Onions in the Stew
- 1956 Book Club edition
- Author: Betty MacDonald
- Language: English
- Publication date: 1955

= Onions in the Stew =

Book by Betty MacDonald

Onions in the Stew is the fourth in a series of humorous autobiographical books by Betty MacDonald about her life in western Washington State with her second husband and daughters during the Second World War years. It was published in 1955 and a second edition in 1956.

==Title==
The title comes from a quotation by Charles Divine (1889-1950) in his poem "At the Lavender Lantern":

"Some said it was Bohemia, this little haunt we knew

When hearts were high and fortunes low, and onions in the stew"

==Synopsis==
The book opens just after Pearl Harbor; divorced mother Betty and her two daughters, 12-year-old Anne and 11-year-old Joan, are living in Betty's mother's home and Betty works in a building contractor's office. She meets and marries Donald MacDonald. Their search for a home is made difficult by the wartime influx of population into the greater Seattle area, but they find a property on Vashon Island. Their house was intended as a summer home, so it is cold in winter and their priorities change. "Creosote logs" on the beach are highly prized. Stormy weather brings a "bark tide" of firewood which must be quickly gathered. Various neighbours provide help, hindrance or confusion.

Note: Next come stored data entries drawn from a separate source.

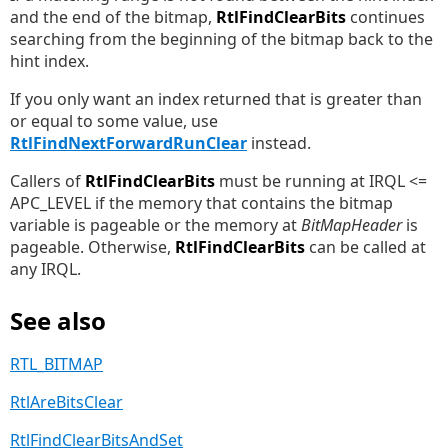
and the end of the bitmap,
RtlFindClearBits
continues
searching from the beginning of the bitmap back to the
hint index.
If you only want an index returned that is greater than
or equal to some value, use
RtlFindNextForwardRunClear
instead.
Callers of
RtlFindClearBits
must be running at IRQL <=
APC_LEVEL if the memory that contains the bitmap
variable is pageable or the memory at
BitMapHeader
is
pageable. Otherwise,
RtlFindClearBits
can be called at
any IRQL.
See also
RTL_BITMAP
RtlAreBitsClear
RtlFindClearBitsAndSet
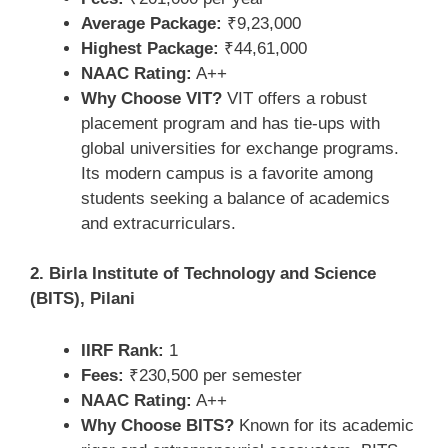
Average Package:
₹9,23,000
Highest Package:
₹44,61,000
NAAC Rating:
A++
Why Choose VIT?
VIT offers a robust
placement program and has tie-ups with
global universities for exchange programs.
Its modern campus is a favorite among
students seeking a balance of academics
and extracurriculars.
2. Birla Institute of Technology and Science
(BITS), Pilani
IIRF Rank:
1
Fees:
₹230,500 per semester
NAAC Rating:
A++
Why Choose BITS?
Known for its academic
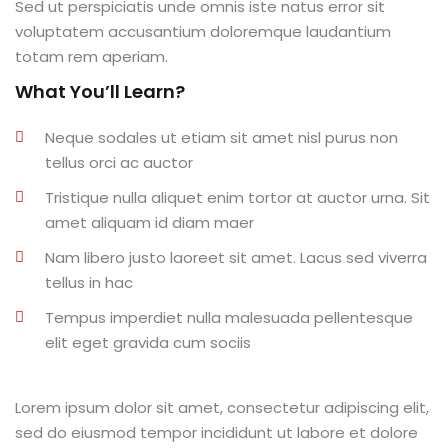
Sed ut perspiciatis unde omnis iste natus error sit
al
voluptatem accusantium doloremque laudantium
totam rem aperiam.
al
What You’ll Learn?
tífica
Neque sodales ut etiam sit amet nisl purus non
Monitoria
tellus orci ac auctor
Tristique nulla aliquet enim tortor at auctor urna. Sit
nto de Egressos
amet aliquam id diam maer
nica | Sophia
Nam libero justo laoreet sit amet. Lacus sed viverra
tellus in hac
LUNO
Tempus imperdiet nulla malesuada pellentesque
Conclusão de Curso
elit eget gravida cum sociis
o de TCC
Lorem ipsum dolor sit amet, consectetur adipiscing elit,
sed do eiusmod tempor incididunt ut labore et dolore
 de TCC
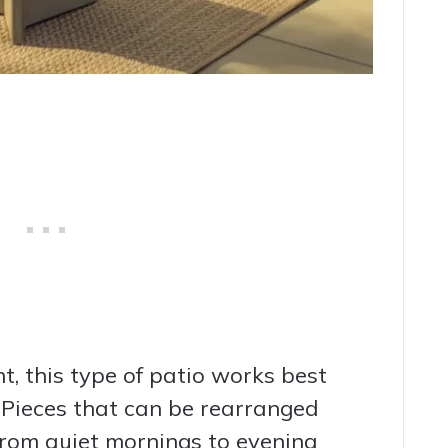
t, this type of patio works best
 Pieces that can be rearranged
from quiet mornings to evening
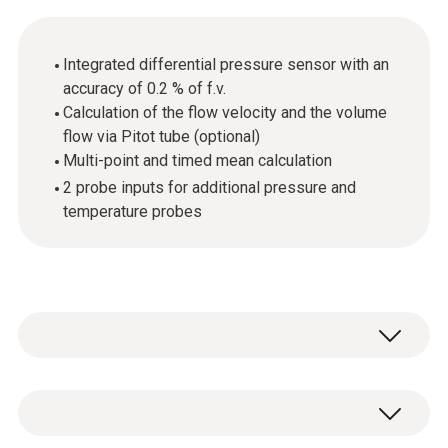
Integrated differential pressure sensor with an
accuracy of 0.2 % of f.v.
Calculation of the flow velocity and the volume
flow via Pitot tube (optional)
Multi-point and timed mean calculation
2 probe inputs for additional pressure and
temperature probes
The testo 521-1 differential pressure
measuring instrument is targeted at precise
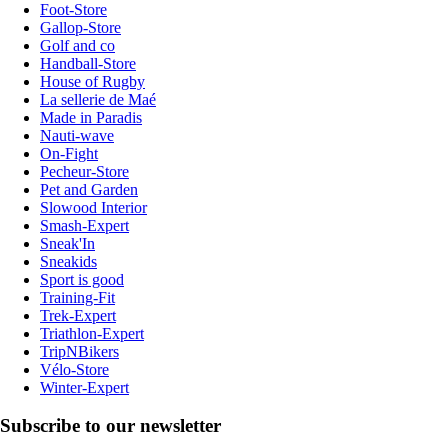
Foot-Store
Gallop-Store
Golf and co
Handball-Store
House of Rugby
La sellerie de Maé
Made in Paradis
Nauti-wave
On-Fight
Pecheur-Store
Pet and Garden
Slowood Interior
Smash-Expert
Sneak'In
Sneakids
Sport is good
Training-Fit
Trek-Expert
Triathlon-Expert
TripNBikers
Vélo-Store
Winter-Expert
Subscribe to our newsletter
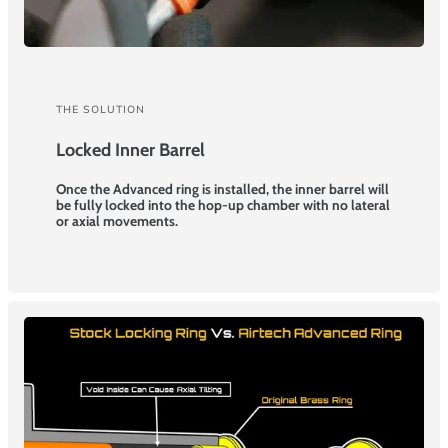
THE SOLUTION
Locked Inner Barrel
Once the Advanced ring is installed, the inner barrel will
be fully locked into the hop-up chamber with no lateral
or axial movements.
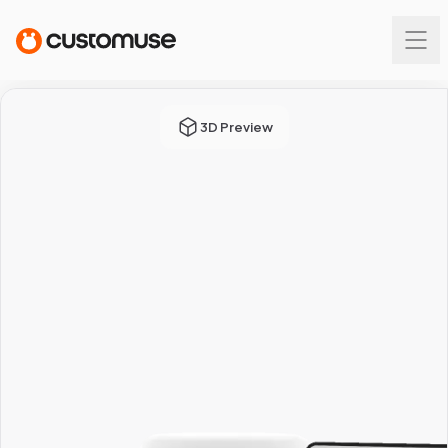
3D Preview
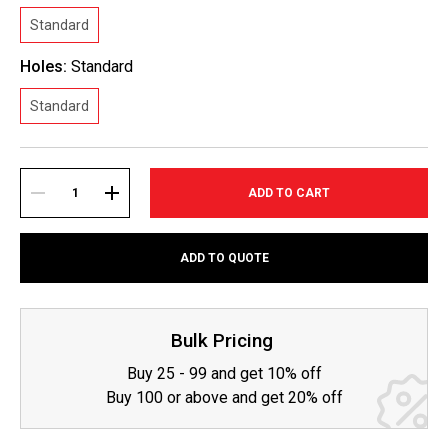
Standard
Holes:
Standard
Standard
Current
Stock:
DECREASE
INCREASE
ADD TO QUOTE
QUANTITY:
QUANTITY:
Bulk Pricing
Buy 25 - 99 and get 10% off
Buy 100 or above and get 20% off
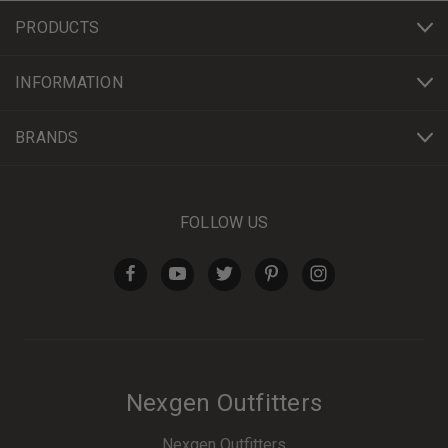
PRODUCTS
INFORMATION
BRANDS
FOLLOW US
Nexgen Outfitters
Nexgen Outfitters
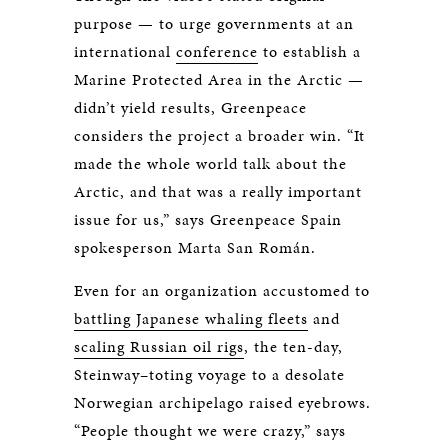
purpose — to urge governments at an
international
conference
to establish a
Marine Protected Area in the Arctic —
didn’t yield results, Greenpeace
considers the project a broader win. “It
made the whole world talk about the
Arctic, and that was a really important
issue for us,” says Greenpeace Spain
spokesperson Marta San Román.
Even for an organization accustomed to
battling Japanese whaling fleets
and
scaling Russian oil rigs
, the ten-day,
Steinway–toting voyage to a desolate
Norwegian archipelago raised eyebrows.
“People thought we were crazy,” says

The early part describes the problems of settling into a rural community without urban infrastructure. One issue is commuting from a home without a road. The family has the choice of the beach, if the tide is low, or walking to a neighbor's driveway to catch the school bus. The adults must follow a muddy trail to catch a ferry, usually in a rush. At the same time, there are quite poetic pieces on some of the joys of getting food from the sea and land, and domestic scenes of the girls going through adolescence.

As one reviewer put it: “Betty MacDonald sets down some facts which a prospective islander must face up to before he decides to move from the mainland. She reminds you that guests are often with you for seven days; that any definite appointments act as a signal for the ferry boats to stop running; that finding island property is easy but financing it is difficult; that a telephone call from a relative means you will be keeping someone’s children; that any dinner can be stretched by the addition of noodles to something; and that anyone contemplating island dwelling must be physically strong but it is an added advantage if you aren’t too bright.”

== Reception ==
U.S. Senator Richard L. Neuberger, writing in The New York Times Review of Books, compared her humorous take on life in a regional American setting to the work of Mark Twain, commenting: “Betty’s adventures on the fringe of the Western wilderness have served equally to furnish grain for her literary mill…Betty MacDonald is a shrewd and discerning woman who sees mankind clearly.”

==Television==
An adaptation was shown on TV in the series Robert Montgomery Presents on NBC on September 17, 1956.